ESERCIZIO
Prosegui l'articolo sul giuramento di Ashraf Ghani. Riparti subito dopo la sua ultima frase.

TESTO DI PARTENZA
+ + + +

Persino la rissosa galassia talebana risulta attualmente più stabile e seria dei rappresentanti ufficiali del regime afghano amato e sponsorizzato dall’Occidente. Lo si è visto palesemente stamane nel corso della cerimonia di giuramento che il candidato vincitore delle presidenziali dello scorso settembre, Ashraf Ghani, ha affrontato in solitudine. 

Unico conforto d’apparato gli è giunto dal rappresentante afghano presso gli Stati Uniti, quel Khalilzad che ha condotto per un anno e mezzo i ‘colloqui di pace’ coi turbanti, e dal comandante delle truppe Nato nel Paese, il generale Scott Miller. Volutamente è mancato all’insediamento Abdullah Abdullah, il candidato giunto secondo, che come aveva fatto nel 2014 ha decisamente contestato anche quest’elezione accusando il vincitore di brogli. Anzi, stavolta ha addirittura predisposto una propria cerimonia in contrapposizione a quella dell’avversario. Abdullah, oftalmologo tajiko con buoni agganci fra i pashtun, è da tempo un eterno secondo. Si presentò anche in alternativa a Karzai, ma poco potè contro l’agguerrito clan Popalzay. Dovette, dunque accontentarsi di incarichi di ministro degli Esteri e di premier in pectore, durante la prima amministrazione Ghani. Di fatto l’establishment nazionale, che avrebbe dovuto avviare il colloquio inter afghano proprio con la delegazione degli studenti coranici, non c’è.

+ + + +

DATI RACCOLTI
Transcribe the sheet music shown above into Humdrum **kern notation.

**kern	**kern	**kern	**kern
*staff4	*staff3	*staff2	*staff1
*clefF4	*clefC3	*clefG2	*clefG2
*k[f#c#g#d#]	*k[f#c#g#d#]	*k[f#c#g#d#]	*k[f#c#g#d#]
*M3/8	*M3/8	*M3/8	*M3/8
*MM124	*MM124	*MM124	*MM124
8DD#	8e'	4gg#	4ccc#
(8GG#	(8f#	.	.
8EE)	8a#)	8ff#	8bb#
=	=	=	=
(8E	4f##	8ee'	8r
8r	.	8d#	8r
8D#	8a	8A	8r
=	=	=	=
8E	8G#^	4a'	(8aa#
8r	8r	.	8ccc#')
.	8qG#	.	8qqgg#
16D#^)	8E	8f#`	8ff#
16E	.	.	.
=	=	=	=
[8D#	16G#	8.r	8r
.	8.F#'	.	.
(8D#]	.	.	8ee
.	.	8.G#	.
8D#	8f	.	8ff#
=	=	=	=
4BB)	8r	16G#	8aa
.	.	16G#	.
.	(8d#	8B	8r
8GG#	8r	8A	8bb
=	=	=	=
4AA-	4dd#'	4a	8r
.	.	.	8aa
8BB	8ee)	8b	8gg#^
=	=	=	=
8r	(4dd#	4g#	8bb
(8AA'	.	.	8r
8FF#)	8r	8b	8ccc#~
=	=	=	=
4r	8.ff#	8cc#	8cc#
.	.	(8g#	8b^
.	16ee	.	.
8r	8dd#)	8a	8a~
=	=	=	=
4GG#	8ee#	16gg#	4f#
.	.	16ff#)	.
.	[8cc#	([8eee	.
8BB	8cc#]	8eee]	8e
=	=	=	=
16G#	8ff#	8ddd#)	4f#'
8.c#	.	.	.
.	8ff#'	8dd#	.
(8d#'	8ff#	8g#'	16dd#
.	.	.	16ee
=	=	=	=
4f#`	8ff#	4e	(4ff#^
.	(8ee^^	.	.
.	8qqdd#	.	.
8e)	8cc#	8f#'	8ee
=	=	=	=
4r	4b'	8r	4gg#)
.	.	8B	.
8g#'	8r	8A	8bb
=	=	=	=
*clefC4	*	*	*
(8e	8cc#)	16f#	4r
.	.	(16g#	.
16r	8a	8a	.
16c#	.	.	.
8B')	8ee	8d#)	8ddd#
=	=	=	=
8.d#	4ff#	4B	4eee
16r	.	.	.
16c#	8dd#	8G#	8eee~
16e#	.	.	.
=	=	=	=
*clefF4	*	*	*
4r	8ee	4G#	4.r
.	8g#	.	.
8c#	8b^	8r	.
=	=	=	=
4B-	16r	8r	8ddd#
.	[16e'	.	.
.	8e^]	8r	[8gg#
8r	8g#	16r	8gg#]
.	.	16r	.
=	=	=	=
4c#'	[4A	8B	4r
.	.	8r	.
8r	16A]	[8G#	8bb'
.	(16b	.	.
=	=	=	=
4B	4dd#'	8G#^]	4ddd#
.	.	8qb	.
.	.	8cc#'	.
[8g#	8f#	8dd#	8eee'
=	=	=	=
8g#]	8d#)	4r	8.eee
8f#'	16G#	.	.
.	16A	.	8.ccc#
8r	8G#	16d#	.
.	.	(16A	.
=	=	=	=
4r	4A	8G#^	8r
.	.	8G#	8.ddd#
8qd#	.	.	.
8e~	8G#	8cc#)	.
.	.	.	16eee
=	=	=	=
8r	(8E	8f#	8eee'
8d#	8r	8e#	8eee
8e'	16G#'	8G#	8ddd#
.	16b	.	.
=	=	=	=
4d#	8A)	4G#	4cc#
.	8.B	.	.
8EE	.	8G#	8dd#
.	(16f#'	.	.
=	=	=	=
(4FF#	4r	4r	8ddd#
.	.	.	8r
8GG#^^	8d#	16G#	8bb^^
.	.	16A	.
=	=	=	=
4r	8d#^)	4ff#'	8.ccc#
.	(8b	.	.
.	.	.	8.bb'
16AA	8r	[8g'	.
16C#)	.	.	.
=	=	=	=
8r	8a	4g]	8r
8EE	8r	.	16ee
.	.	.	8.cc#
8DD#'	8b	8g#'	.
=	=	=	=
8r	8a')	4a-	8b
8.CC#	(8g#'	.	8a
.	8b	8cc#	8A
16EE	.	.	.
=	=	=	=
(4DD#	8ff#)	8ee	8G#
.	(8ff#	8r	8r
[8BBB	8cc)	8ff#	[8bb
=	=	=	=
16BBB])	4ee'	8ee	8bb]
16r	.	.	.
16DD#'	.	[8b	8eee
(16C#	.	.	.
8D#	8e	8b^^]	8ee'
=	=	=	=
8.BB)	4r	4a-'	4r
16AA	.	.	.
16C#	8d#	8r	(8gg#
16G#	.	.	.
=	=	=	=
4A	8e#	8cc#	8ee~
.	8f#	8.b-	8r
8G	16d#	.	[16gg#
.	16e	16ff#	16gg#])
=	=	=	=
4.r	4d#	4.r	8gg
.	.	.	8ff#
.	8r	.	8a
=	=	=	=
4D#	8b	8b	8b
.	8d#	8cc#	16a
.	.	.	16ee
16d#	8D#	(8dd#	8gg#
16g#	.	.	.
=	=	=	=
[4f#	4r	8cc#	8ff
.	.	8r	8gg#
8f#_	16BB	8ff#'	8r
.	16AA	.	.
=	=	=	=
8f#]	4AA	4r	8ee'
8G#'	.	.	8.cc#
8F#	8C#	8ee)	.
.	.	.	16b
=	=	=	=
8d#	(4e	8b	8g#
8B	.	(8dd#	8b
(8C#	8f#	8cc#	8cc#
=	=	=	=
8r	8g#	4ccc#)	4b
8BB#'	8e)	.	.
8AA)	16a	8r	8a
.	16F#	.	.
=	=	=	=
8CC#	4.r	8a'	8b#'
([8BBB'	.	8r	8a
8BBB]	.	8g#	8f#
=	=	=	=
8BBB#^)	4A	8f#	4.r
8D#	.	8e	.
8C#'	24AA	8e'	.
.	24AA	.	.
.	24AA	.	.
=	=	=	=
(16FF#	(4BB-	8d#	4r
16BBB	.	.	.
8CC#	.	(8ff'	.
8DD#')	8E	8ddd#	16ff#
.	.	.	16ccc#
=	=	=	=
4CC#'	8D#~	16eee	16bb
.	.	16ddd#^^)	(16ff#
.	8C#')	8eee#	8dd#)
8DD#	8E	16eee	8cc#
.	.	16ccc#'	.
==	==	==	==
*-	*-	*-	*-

+ + + +

RISPOSTA
Esistono due tronconi: quello di Ghani, gradito a statunitensi e presumibilmente ai loro alleati che però non risultano interpellati. E quello di Abdullah, che raccoglie il benestare di personalità e signori della guerra locali. Un quadro sconfortante per la spesa elettorale affrontata e la prosopopea di offrire comunque un’amministrazione democraticamente eletta. Ora i già scarsi risultati dei pochi votanti appaiono per l’ennesima volta inficiati dai dubbi di brogli, che reali o presunti (in genere non si riesce mai a saperlo), lasciano un’amministrazione spaccata e debolissima incapace di interloquire col soggetto politico talebano che, peraltro, rifiuta di riconoscerle qualsiasi valore. Perciò in queste ore a Kabul è andata in scena l’ennesima farsa d’un governicchio asfittico che necessita di rianimatori peggio di qualsiasi vittima debilitata del Covid-19. A maramaldeggiare sugli zombie governativi ci si è messo anche l’Isil che ha rotto ulteriormente la ‘tregua di pace’, lanciando due missili sulla postazione predisposta per Ghani. Un attentato più blando di quello di qualche giorno addietro, dove l’obiettivo pareva Abdullah e comunque l’apparato che ricordava il defunto leader hazara Mazari. Avvertimenti del clima che la capitale e l’intera nazione potrebbero riprendere a vivere, visto che le autorità ufficiali nulla possono sul fronte della sicurezza.